What to produce = Reproduce exactly, and solely, the lines running from the top of the data below through the line with "24 | CBM2403 | 18 |", both inclusive. Omit pictures.

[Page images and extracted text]
▬▬▬▬▬▬

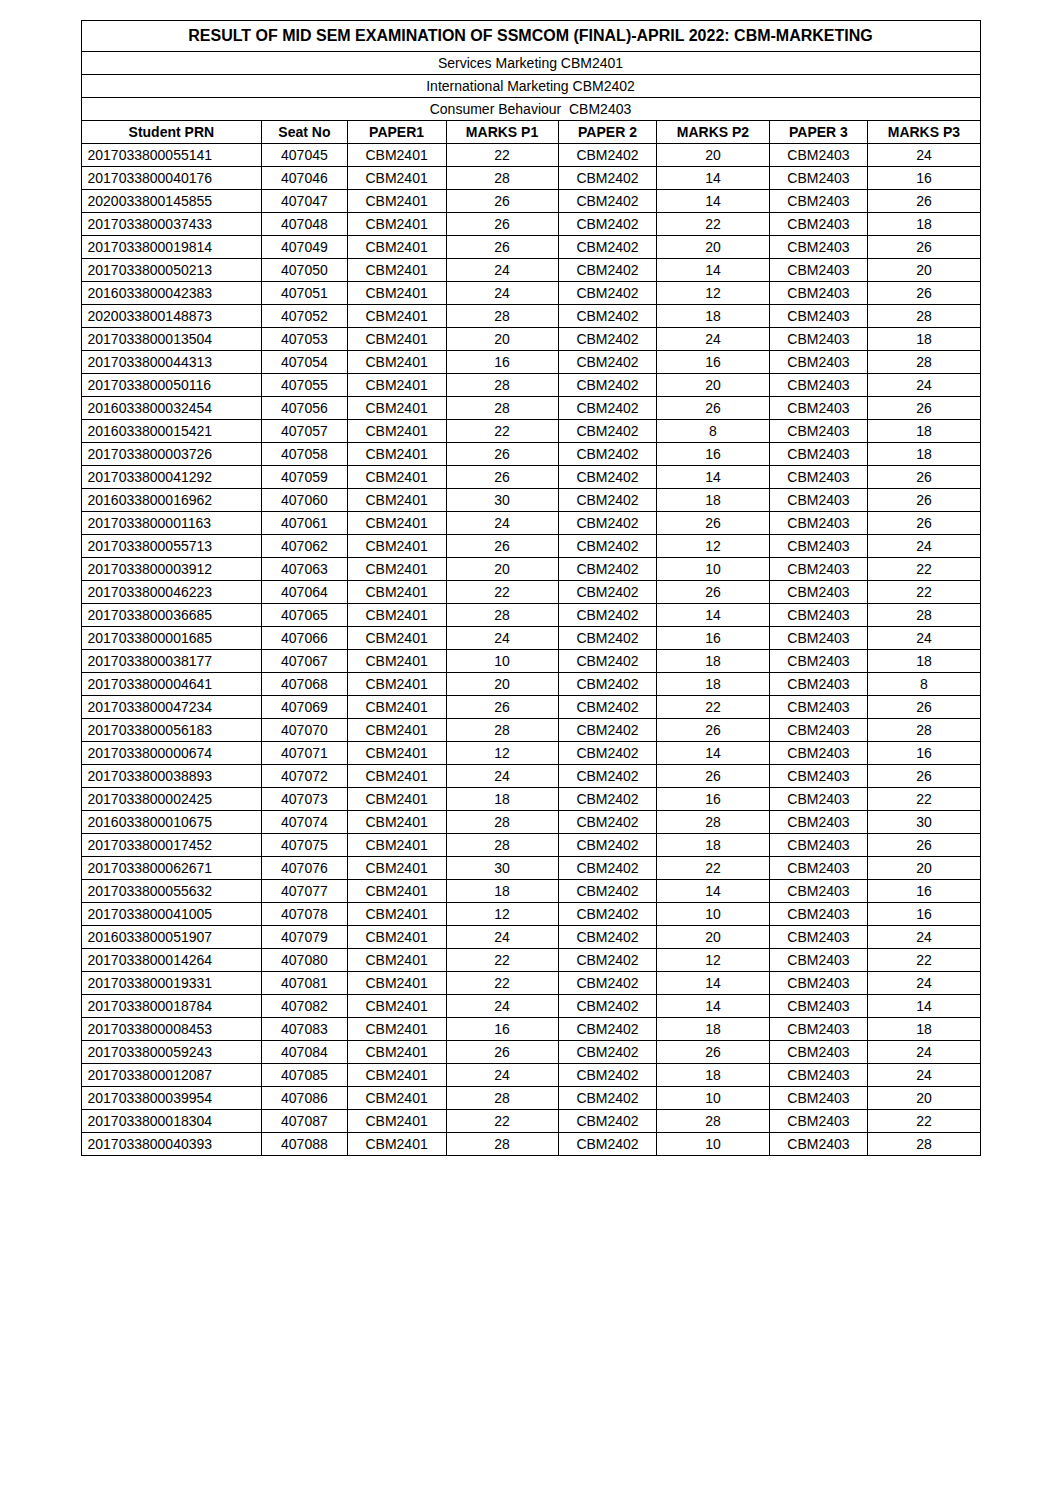RESULT OF MID SEM EXAMINATION OF SSMCOM (FINAL)-APRIL 2022: CBM-MARKETING
| Services Marketing CBM2401 |
| International Marketing CBM2402 |
| Consumer Behaviour CBM2403 |
| Student PRN | Seat No | PAPER1 | MARKS P1 | PAPER 2 | MARKS P2 | PAPER 3 | MARKS P3 |
| 2017033800055141 | 407045 | CBM2401 | 22 | CBM2402 | 20 | CBM2403 | 24 |
| 2017033800040176 | 407046 | CBM2401 | 28 | CBM2402 | 14 | CBM2403 | 16 |
| 2020033800145855 | 407047 | CBM2401 | 26 | CBM2402 | 14 | CBM2403 | 26 |
| 2017033800037433 | 407048 | CBM2401 | 26 | CBM2402 | 22 | CBM2403 | 18 |
| 2017033800019814 | 407049 | CBM2401 | 26 | CBM2402 | 20 | CBM2403 | 26 |
| 2017033800050213 | 407050 | CBM2401 | 24 | CBM2402 | 14 | CBM2403 | 20 |
| 2016033800042383 | 407051 | CBM2401 | 24 | CBM2402 | 12 | CBM2403 | 26 |
| 2020033800148873 | 407052 | CBM2401 | 28 | CBM2402 | 18 | CBM2403 | 28 |
| 2017033800013504 | 407053 | CBM2401 | 20 | CBM2402 | 24 | CBM2403 | 18 |
| 2017033800044313 | 407054 | CBM2401 | 16 | CBM2402 | 16 | CBM2403 | 28 |
| 2017033800050116 | 407055 | CBM2401 | 28 | CBM2402 | 20 | CBM2403 | 24 |
| 2016033800032454 | 407056 | CBM2401 | 28 | CBM2402 | 26 | CBM2403 | 26 |
| 2016033800015421 | 407057 | CBM2401 | 22 | CBM2402 | 8 | CBM2403 | 18 |
| 2017033800003726 | 407058 | CBM2401 | 26 | CBM2402 | 16 | CBM2403 | 18 |
| 2017033800041292 | 407059 | CBM2401 | 26 | CBM2402 | 14 | CBM2403 | 26 |
| 2016033800016962 | 407060 | CBM2401 | 30 | CBM2402 | 18 | CBM2403 | 26 |
| 2017033800001163 | 407061 | CBM2401 | 24 | CBM2402 | 26 | CBM2403 | 26 |
| 2017033800055713 | 407062 | CBM2401 | 26 | CBM2402 | 12 | CBM2403 | 24 |
| 2017033800003912 | 407063 | CBM2401 | 20 | CBM2402 | 10 | CBM2403 | 22 |
| 2017033800046223 | 407064 | CBM2401 | 22 | CBM2402 | 26 | CBM2403 | 22 |
| 2017033800036685 | 407065 | CBM2401 | 28 | CBM2402 | 14 | CBM2403 | 28 |
| 2017033800001685 | 407066 | CBM2401 | 24 | CBM2402 | 16 | CBM2403 | 24 |
| 2017033800038177 | 407067 | CBM2401 | 10 | CBM2402 | 18 | CBM2403 | 18 |
| 2017033800004641 | 407068 | CBM2401 | 20 | CBM2402 | 18 | CBM2403 | 8 |
| 2017033800047234 | 407069 | CBM2401 | 26 | CBM2402 | 22 | CBM2403 | 26 |
| 2017033800056183 | 407070 | CBM2401 | 28 | CBM2402 | 26 | CBM2403 | 28 |
| 2017033800000674 | 407071 | CBM2401 | 12 | CBM2402 | 14 | CBM2403 | 16 |
| 2017033800038893 | 407072 | CBM2401 | 24 | CBM2402 | 26 | CBM2403 | 26 |
| 2017033800002425 | 407073 | CBM2401 | 18 | CBM2402 | 16 | CBM2403 | 22 |
| 2016033800010675 | 407074 | CBM2401 | 28 | CBM2402 | 28 | CBM2403 | 30 |
| 2017033800017452 | 407075 | CBM2401 | 28 | CBM2402 | 18 | CBM2403 | 26 |
| 2017033800062671 | 407076 | CBM2401 | 30 | CBM2402 | 22 | CBM2403 | 20 |
| 2017033800055632 | 407077 | CBM2401 | 18 | CBM2402 | 14 | CBM2403 | 16 |
| 2017033800041005 | 407078 | CBM2401 | 12 | CBM2402 | 10 | CBM2403 | 16 |
| 2016033800051907 | 407079 | CBM2401 | 24 | CBM2402 | 20 | CBM2403 | 24 |
| 2017033800014264 | 407080 | CBM2401 | 22 | CBM2402 | 12 | CBM2403 | 22 |
| 2017033800019331 | 407081 | CBM2401 | 22 | CBM2402 | 14 | CBM2403 | 24 |
| 2017033800018784 | 407082 | CBM2401 | 24 | CBM2402 | 14 | CBM2403 | 14 |
| 2017033800008453 | 407083 | CBM2401 | 16 | CBM2402 | 18 | CBM2403 | 18 |
| 2017033800059243 | 407084 | CBM2401 | 26 | CBM2402 | 26 | CBM2403 | 24 |
| 2017033800012087 | 407085 | CBM2401 | 24 | CBM2402 | 18 | CBM2403 | 24 |
| 2017033800039954 | 407086 | CBM2401 | 28 | CBM2402 | 10 | CBM2403 | 20 |
| 2017033800018304 | 407087 | CBM2401 | 22 | CBM2402 | 28 | CBM2403 | 22 |
| 2017033800040393 | 407088 | CBM2401 | 28 | CBM2402 | 10 | CBM2403 | 28 |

▬▬▬▬▬▬

Answer area =
RESULT OF MID SEM EXAMINATION OF SSMCOM (FINAL)-APRIL 2022: CBM-MARKETING
| Services Marketing CBM2401 |
| International Marketing CBM2402 |
| Consumer Behaviour CBM2403 |
| Student PRN | Seat No | PAPER1 | MARKS P1 | PAPER 2 | MARKS P2 | PAPER 3 | MARKS P3 |
| 2017033800055141 | 407045 | CBM2401 | 22 | CBM2402 | 20 | CBM2403 | 24 |
| 2017033800040176 | 407046 | CBM2401 | 28 | CBM2402 | 14 | CBM2403 | 16 |
| 2020033800145855 | 407047 | CBM2401 | 26 | CBM2402 | 14 | CBM2403 | 26 |
| 2017033800037433 | 407048 | CBM2401 | 26 | CBM2402 | 22 | CBM2403 | 18 |
| 2017033800019814 | 407049 | CBM2401 | 26 | CBM2402 | 20 | CBM2403 | 26 |
| 2017033800050213 | 407050 | CBM2401 | 24 | CBM2402 | 14 | CBM2403 | 20 |
| 2016033800042383 | 407051 | CBM2401 | 24 | CBM2402 | 12 | CBM2403 | 26 |
| 2020033800148873 | 407052 | CBM2401 | 28 | CBM2402 | 18 | CBM2403 | 28 |
| 2017033800013504 | 407053 | CBM2401 | 20 | CBM2402 | 24 | CBM2403 | 18 |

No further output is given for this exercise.